そのため明治時代以前までは医師とはすなわち薬剤師という意識が強く、病気や怪我を診療する医師がその場で薬(漢方薬)を調合して与えるという方法が一般的に取られてきました。

大転換が起こったのは明治時代以降の欧米の医学が入ってきた時期で、それまでの方法とは全く異なる科学に基づく医学をすることにより医薬分業という概念が初めて生じることとなりました。

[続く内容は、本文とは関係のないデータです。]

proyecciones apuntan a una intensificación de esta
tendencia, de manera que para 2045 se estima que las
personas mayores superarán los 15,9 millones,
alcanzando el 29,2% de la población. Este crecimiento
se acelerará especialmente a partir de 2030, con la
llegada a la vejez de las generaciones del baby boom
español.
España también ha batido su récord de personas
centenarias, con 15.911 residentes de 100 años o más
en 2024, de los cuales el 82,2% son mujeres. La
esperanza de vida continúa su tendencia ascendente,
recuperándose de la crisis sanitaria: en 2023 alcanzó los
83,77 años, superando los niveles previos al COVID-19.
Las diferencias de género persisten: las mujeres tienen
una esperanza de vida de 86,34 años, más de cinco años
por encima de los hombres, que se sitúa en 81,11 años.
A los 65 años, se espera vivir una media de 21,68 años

ちなみに西洋医学の本場欧州では過去に政治的中心人物が毒殺されるという事件が相次いだということもあり、薬剤師という身分は早くから確立しており、それが「毒物」であるかどうかについて見分ける重要な役職として扱われてきました。

明治期にできた「薬舗主」という仕事

日本における初の薬剤師が生まれたのは1874年(明治7)年の医制が導入されたときで、このとき「薬舗主」という薬の調剤を専門に扱う仕事が作られました。
のちに1889年(明治22年)に現在の薬事法のもとになる法律ができたことで初めて「薬剤師」という名称が登場します。

明治以降に急速に普及した西洋医学ですが、明治期の熱心な医制改革にもかかわらず医薬分業という概念はあまり一般に広がることはなかったようです。

それまで薬によって患者を治してきた医師はその後西洋医学を学ぶ医師にとって代わられることになりましたが、従来の「医師が治る薬を出してくれる」というイメージは広く世間に持たれていたことにより現在にまでなお日本における医薬分業は道半ばという形になっています。